- Aufgabe A -
Welches Musikinstrument bezeichnet Tschi laut Seitentext als seine neueste Errungenschaft?

- Seitentext -
◆ ◆ ◆ ◆
In den 90er-Jahren heiratete Tschi, sein Sohn Ignat wurde geboren. "Mein Junge ist ein Tennistalent", sagt er. In Barnaul habe der Junge alle Pokale gewonnen. Jetzt reist Jewgenij Tschi mit Ehefrau Galina und dem inzwischen 17 Jahre alten Sohn quer durch Europa zu wichtigen Turnieren. "Seit Mai ist Ignat beim SV Blankenese", sagt der Vater. Sein Sohn zähle zu den besten Hamburger Spielern in seiner Altersklasse. "Gerade hat er den Hamburger Stadtpokal gewonnen", sagt Tschi. Am kommenden Wochenende geht es zu einem internationalen Turnier nach Prag.

Wenn zwischen Spiel, Satz und Sieg noch Zeit bleibt, setzt sich Tschi in die Fußgängerzone einer norddeutschen Stadt und spielt. Derzeit lebt die Familie bei Freunden in Hamburg-Tonndorf.

"Es macht mich glücklich, wenn Menschen von meiner Musik berührt werden", sagt er. Oft werde er von Passanten angesprochen. "Sie sagen dann, mein Spiel entspanne sie." Besonders begeisterte Zuhörer kaufen ihm dann eine CD ab, die er in Eigenregie produziert hat. Andere laden ihn zu einem Privatkonzert zu sich nach Hause, einem Jubiläum oder einer anderen Feierlichkeit ein.

Selbst hört und spielt Jewgenij Tschi am liebsten Weltmusik. "Die Mischung aus Klassik und elektronischer Musik, aus westlichen und östlichen Einflüssen fasziniert mich." Auch Folkmusik aus Afrika, Asien und Europa liebt er. Begeistert sammelt Tschi, der in Barnaul eine Musikschule betreibt, auch Musikinstrumente aus aller Welt. "Meine neueste Errungenschaft ist ein Hang", sagt er. Das Musikinstrument sieht aus wie zwei aneinander geklebte Woks. Die aus Stahlblech bestehenden Halbkugelsegmente klemmt sich der Spieler zwischen die Beine und spielt sie ähnlich einer Trommel mit den Händen. Die Klänge erinnern an karibische Steel Drums oder einen buddhistischen Gong.

"Vielleicht komme ich im nächsten Sommer damit nach Deutschland", sagt Tschi. Allerdings habe er ein wenig Probleme mit den Ordnungsämtern. Der Verstärker, den er an seine Gitarre angeschlossen hat, ist nicht erlaubt. "Ohne den hören die Menschen meine Melodien einfach nicht gut genug", sagt er, "und sie hören sie doch so gerne." So geht Jewgenij Tschi immer mit der Hoffnung in die Fußgängerzonen, dass die Behörden ein Auge zudrücken. Damit seine Zuhörer auch in Zukunft beim Hören der Musik für ein paar Minuten dem Alltag entschweben können.
◆ ◆ ◆ ◆
(Aus einer Sammlung entnommene Daten)
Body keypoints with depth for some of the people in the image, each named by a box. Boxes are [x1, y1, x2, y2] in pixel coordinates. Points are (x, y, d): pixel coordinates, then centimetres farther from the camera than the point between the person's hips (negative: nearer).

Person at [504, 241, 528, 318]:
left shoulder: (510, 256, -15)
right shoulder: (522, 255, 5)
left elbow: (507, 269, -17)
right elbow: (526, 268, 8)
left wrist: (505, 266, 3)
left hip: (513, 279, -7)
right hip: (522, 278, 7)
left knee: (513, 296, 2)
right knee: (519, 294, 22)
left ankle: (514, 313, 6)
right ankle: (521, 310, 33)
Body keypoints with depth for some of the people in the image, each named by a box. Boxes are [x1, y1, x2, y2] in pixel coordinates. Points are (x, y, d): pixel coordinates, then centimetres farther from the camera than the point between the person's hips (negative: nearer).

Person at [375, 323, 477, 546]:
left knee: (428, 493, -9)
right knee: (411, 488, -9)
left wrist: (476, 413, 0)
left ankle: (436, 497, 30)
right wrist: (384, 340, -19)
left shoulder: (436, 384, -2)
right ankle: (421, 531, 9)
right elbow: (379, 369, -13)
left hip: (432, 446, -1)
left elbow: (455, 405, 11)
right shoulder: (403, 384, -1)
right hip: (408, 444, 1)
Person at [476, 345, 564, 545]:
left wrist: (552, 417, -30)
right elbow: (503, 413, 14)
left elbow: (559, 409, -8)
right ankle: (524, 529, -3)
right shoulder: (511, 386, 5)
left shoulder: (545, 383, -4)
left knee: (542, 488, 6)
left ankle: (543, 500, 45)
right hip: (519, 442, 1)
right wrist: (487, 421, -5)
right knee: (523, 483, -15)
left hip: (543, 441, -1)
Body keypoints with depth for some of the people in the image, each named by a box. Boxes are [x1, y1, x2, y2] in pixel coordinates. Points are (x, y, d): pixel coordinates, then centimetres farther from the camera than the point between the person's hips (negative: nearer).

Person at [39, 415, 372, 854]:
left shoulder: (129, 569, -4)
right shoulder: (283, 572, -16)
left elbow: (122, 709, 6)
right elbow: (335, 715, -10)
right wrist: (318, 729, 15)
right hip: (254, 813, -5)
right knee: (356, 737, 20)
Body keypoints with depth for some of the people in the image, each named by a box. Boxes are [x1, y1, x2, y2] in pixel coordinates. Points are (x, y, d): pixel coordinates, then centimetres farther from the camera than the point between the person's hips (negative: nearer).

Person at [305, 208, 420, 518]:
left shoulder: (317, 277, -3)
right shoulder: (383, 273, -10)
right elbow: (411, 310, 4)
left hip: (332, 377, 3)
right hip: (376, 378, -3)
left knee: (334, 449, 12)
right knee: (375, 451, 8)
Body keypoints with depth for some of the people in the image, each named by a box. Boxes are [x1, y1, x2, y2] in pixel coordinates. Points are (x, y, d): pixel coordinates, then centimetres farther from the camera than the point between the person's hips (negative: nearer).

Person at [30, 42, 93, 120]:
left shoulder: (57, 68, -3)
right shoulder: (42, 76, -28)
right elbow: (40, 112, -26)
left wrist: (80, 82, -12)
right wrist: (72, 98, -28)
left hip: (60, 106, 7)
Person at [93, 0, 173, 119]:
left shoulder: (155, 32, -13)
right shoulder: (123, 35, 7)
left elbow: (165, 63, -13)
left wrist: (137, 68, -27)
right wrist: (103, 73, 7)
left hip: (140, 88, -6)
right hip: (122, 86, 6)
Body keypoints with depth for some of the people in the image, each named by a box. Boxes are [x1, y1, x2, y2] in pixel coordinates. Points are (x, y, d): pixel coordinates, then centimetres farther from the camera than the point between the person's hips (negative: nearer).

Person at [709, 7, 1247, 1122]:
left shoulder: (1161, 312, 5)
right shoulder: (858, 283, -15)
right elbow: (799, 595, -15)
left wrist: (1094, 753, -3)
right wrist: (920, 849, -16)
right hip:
◆ ◆ ◆ ◆
- Aufgabe B -
Gib aus der Auflistung die Zeilen zwischen der Zeile mit "right hip: (408, 444, 1)" und der Zeile mit "right hip: (519, 442, 1)", beide eingeschlossen, als JSON-Liste von Zeichenketten wieder, eine pro Zeile und ohne Leerzeilen.

- Antwort A -
Ein Hang.

- Antwort B -
[
  "right hip: (408, 444, 1)",
  "Person at [476, 345, 564, 545]:",
  "left wrist: (552, 417, -30)",
  "right elbow: (503, 413, 14)",
  "left elbow: (559, 409, -8)",
  "right ankle: (524, 529, -3)",
  "right shoulder: (511, 386, 5)",
  "left shoulder: (545, 383, -4)",
  "left knee: (542, 488, 6)",
  "left ankle: (543, 500, 45)",
  "right hip: (519, 442, 1)"
]